Spivak looks at NU walkons like Carr, Zeke Markshausen, J.B. Butler and even Bo Cisek -- a kindred spirit as defensive tackle who wore the coveted No. 1 jersey as a team leader as a senior -- and gets inspired.

“At Northwestern, you have an opportunity to compete for a starting job,” he said. “At other schools, walkons don’t mean anything to them.”

Very few recruits know the Northwestern program better than Spivak. Fitzgerald said that “he’s been in our football camp since he was in the first grade.”

That’s a bit of an exaggeration, but Spivak went to every camp since he was a freshman at Montini. He’d go to the one-day prospects camp and then come back for the Chicagoland Showcase camp the next week for another one.

Spivak got noticed by plenty of college coaches at those camps, but he never showed Northwestern coaches quite enough to earn that scholarship offer he dreamed about.

There are some guys who just look like football players. Joe Spivak is not one of those guys. He’s 5-foot-11 and 287 pounds, a bowling ball with appendages.

While most people would tell you those are far from ideal dimensions for a defensive tackle, Spivak has flipped that notion on its head. To him, he has the advantage in terms of size.

“The motto of my career is to never let size define my skill set,” he says. “I've been hearing since I was in fourth grade that on the line, low man wins. Well, I'm already down there. What's the big deal? It'll be easier for me."

And make no mistake. The kid can play.

“Spivak was simply one of the hardest working kids I've covered in many years,” said Rivals recruiting expert Edgy Tim O’Halloran, who has been evaluating Illinois football players since a kid by the name of Fitzgerald came out of Orland Park High School in 1993. “Spivak, while admittedly undersized, uses his exceptional quickness, bend, explosiveness and pure power to beat all comers.”

O’Halloran in a tweet called Spivak “an absolute steal as a preferred walk-on. Comes to work everyday and just beats people daily.”

A lot of people on signing day tweeted about Spivak. Rivals Josh Helmholdt called him “one of the legends of #NSD2017.” Some of his funnier pictures went viral as he captured the imaginations of fans across the country, who tweeted things like “So @JoeSpivak is my new favorite player in all of college football.” Yahoo's Dr. Saturday said Spivak “won best walkon” on signing day.
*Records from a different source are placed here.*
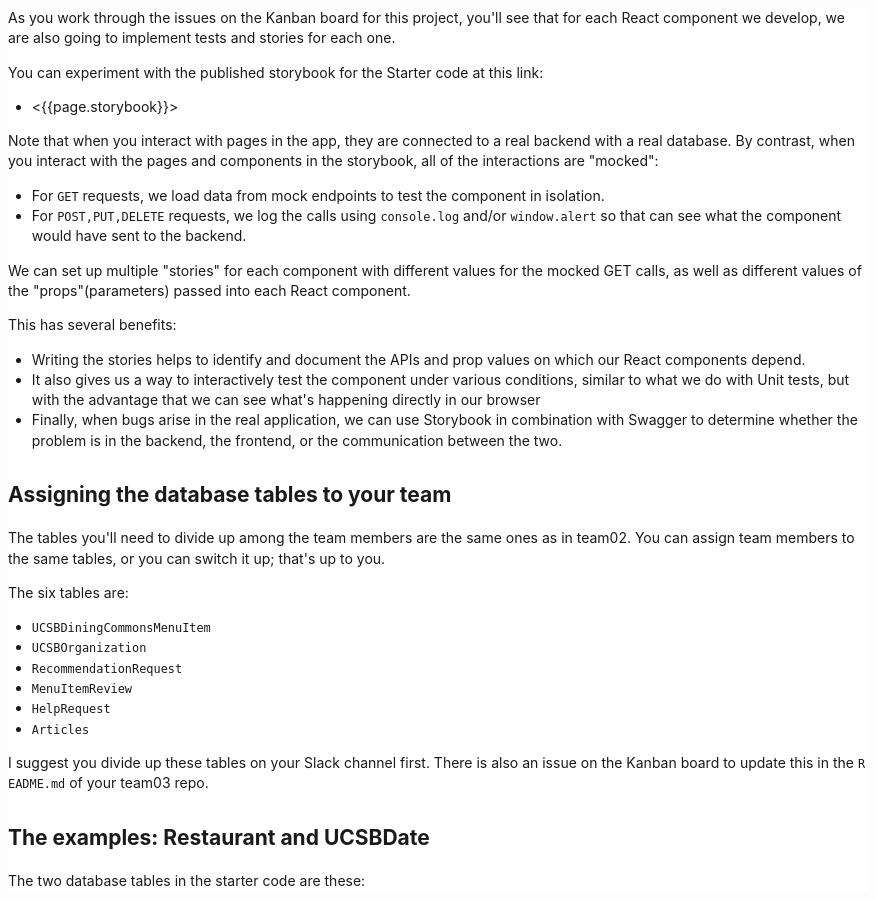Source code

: As you work through the issues on the Kanban board for this project, you'll
see that for each React component we develop, we are also going to implement
tests and stories for each one.

You can experiment with the published storybook for the Starter code at
this link:

* <{{page.storybook}}>

Note that when you interact with pages in the app, they are connected
to a real backend with a real database.  By contrast, when you interact
with the pages and components in the storybook, all of the interactions
are "mocked":

* For `GET` requests, we load data from mock endpoints to test the component in
isolation.  
* For `POST,PUT,DELETE` requests, we log the calls using `console.log` and/or `window.alert` so that can see what the component would have sent to the backend.

We can set up multiple "stories" for each component with different values
for the mocked GET calls, as well as different values of the "props"(parameters) passed into each React component.

This has several benefits:
* Writing the stories helps to identify and document the APIs and prop values on which our React components depend.
* It also gives us a way to interactively test the component under various conditions, similar to what we do with Unit tests, but with the advantage that we can see what's happening directly in our browser
* Finally, when bugs arise in the real application, we can use Storybook in combination with Swagger to determine whether the problem is in the backend, the frontend, or the communication between the two.

## Assigning the database tables to your team

The tables you'll need to divide up among the team members are the same ones
as in team02.  You can assign team members to the same tables, or you can
switch it up; that's up to you.

The six tables are:

* `UCSBDiningCommonsMenuItem`
* `UCSBOrganization`
* `RecommendationRequest`
* `MenuItemReview`
* `HelpRequest`
* `Articles`

I suggest you divide up these tables on your Slack channel first.
There is also an issue on the Kanban board to update this in the `README.md`
of your team03 repo.

## The examples: Restaurant and UCSBDate

The two database tables in the starter code are these:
His fellow 2017 signees, many of whom met him on official visit weekend in January, are thrilled to have him in the class. His classmate Pugh tweeted “#SpivakforHeisman.” Every single one of the eight players polled by WildcatReport mentioned Spivak when asked to name the funniest player in the class.
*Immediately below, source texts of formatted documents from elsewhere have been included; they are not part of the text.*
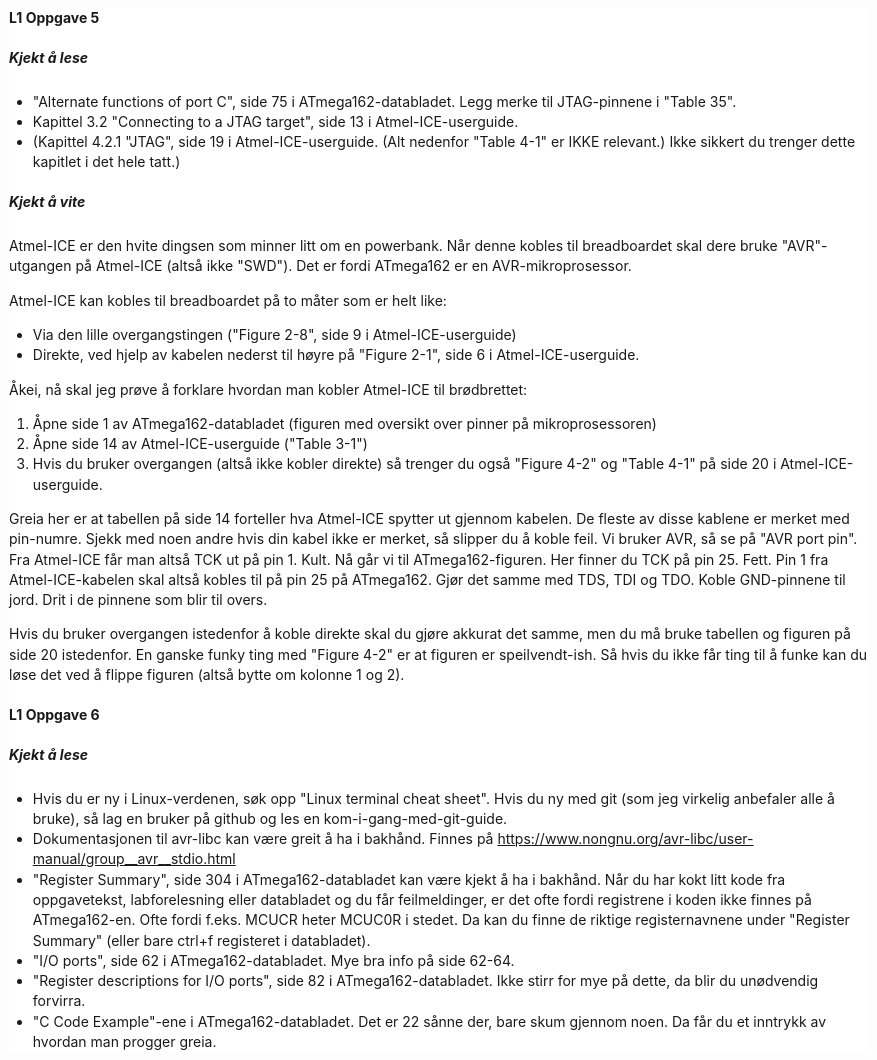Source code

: #### L1 Oppgave 5

##### Kjekt å lese

* "Alternate functions of port C", side 75 i ATmega162-databladet. Legg merke til JTAG-pinnene i "Table 35".
* Kapittel 3.2 "Connecting to a JTAG target", side 13 i Atmel-ICE-userguide.
* (Kapittel 4.2.1 "JTAG", side 19 i Atmel-ICE-userguide. (Alt nedenfor "Table 4-1" er IKKE relevant.) Ikke sikkert du trenger dette kapitlet i det hele tatt.)

##### Kjekt å vite

Atmel-ICE er den hvite dingsen som minner litt om en powerbank. Når denne kobles til breadboardet skal dere bruke "AVR"-utgangen på Atmel-ICE (altså ikke "SWD"). Det er fordi ATmega162 er en AVR-mikroprosessor.

Atmel-ICE kan kobles til breadboardet på to måter som er helt like:
* Via den lille overgangstingen ("Figure 2-8", side 9 i Atmel-ICE-userguide)
* Direkte, ved hjelp av kabelen nederst til høyre på "Figure 2-1", side 6 i Atmel-ICE-userguide.

Åkei, nå skal jeg prøve å forklare hvordan man kobler Atmel-ICE til brødbrettet:

1. Åpne side 1 av ATmega162-databladet (figuren med oversikt over pinner på mikroprosessoren)
2. Åpne side 14 av Atmel-ICE-userguide ("Table 3-1")
3. Hvis du bruker overgangen (altså ikke kobler direkte) så trenger du også "Figure 4-2" og "Table 4-1" på side 20 i Atmel-ICE-userguide.

Greia her er at tabellen på side 14 forteller hva Atmel-ICE spytter ut gjennom kabelen. De fleste av disse kablene er merket med pin-numre. Sjekk med noen andre hvis din kabel ikke er merket, så slipper du å koble feil. Vi bruker AVR, så se på "AVR port pin". Fra Atmel-ICE får man altså TCK ut på pin 1. Kult. Nå går vi til ATmega162-figuren. Her finner du TCK på pin 25. Fett. Pin 1 fra Atmel-ICE-kabelen skal altså kobles til på pin 25 på ATmega162. Gjør det samme med TDS, TDI og TDO. Koble GND-pinnene til jord. Drit i de pinnene som blir til overs.

Hvis du bruker overgangen istedenfor å koble direkte skal du gjøre akkurat det samme, men du må bruke tabellen og figuren på side 20 istedenfor. En ganske funky ting med "Figure 4-2" er at figuren er speilvendt-ish. Så hvis du ikke får ting til å funke kan du løse det ved å flippe figuren (altså bytte om kolonne 1 og 2).

#### L1 Oppgave 6

##### Kjekt å lese

* Hvis du er ny i Linux-verdenen, søk opp "Linux terminal cheat sheet". Hvis du ny med git (som jeg virkelig anbefaler alle å bruke), så lag en bruker på github og les en kom-i-gang-med-git-guide.
* Dokumentasjonen til avr-libc kan være greit å ha i bakhånd. Finnes på https://www.nongnu.org/avr-libc/user-manual/group__avr__stdio.html
* "Register Summary", side 304 i ATmega162-databladet kan være kjekt å ha i bakhånd. Når du har kokt litt kode fra oppgavetekst, labforelesning eller databladet og du får feilmeldinger, er det ofte fordi registrene i koden ikke finnes på ATmega162-en. Ofte fordi f.eks. MCUCR heter MCUC0R i stedet. Da kan du finne de riktige registernavnene under "Register Summary" (eller bare ctrl+f registeret i databladet).
* "I/O ports", side 62 i ATmega162-databladet. Mye bra info på side 62-64.
* "Register descriptions for I/O ports", side 82 i ATmega162-databladet. Ikke stirr for mye på dette, da blir du unødvendig forvirra.
* "C Code Example"-ene i ATmega162-databladet. Det er 22 sånne der, bare skum gjennom noen. Da får du et inntrykk av hvordan man progger greia.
The kid is funny, a bubbly, excitable personality with a quick wit and a self-deprecating sense of humor.

“My aim is to make myself laugh, and I’m into stupid, funny stuff,” he explained. “I think it’s important to laugh at yourself. You can’t take things too seriously.”

Don’t let that court jester fool you, though, because Spivak is no joke in the classroom. He has a 4.1 GPA at Montini (and yes, that’s on a 4.0 scale) and scored a 27 on his ACT. He wants to study Communications and Marketing, and it’s easy to see Spivak in a sales role at some point in future. He’s a natural.

All of the signing day attention was a bit overwhelming to Spivak. He just wants to start his college career as quickly as possible.

And don’t think for a second that Spivak will have any regrets about his decision to decline schoarship offers to play as a walkon at Northwestern. He is just where he wants to be.

His goal is a simple one.

“I want to be remembered at Northwestern,” he says. “I want to be remembered as a guy who walked on and earned a scholarship. I don't want to be given a scholarship. I want to earn one.”

If his career turns out to be anything like his signing day, it’s going to be awfully hard for Wildcat fans to forget Spivak.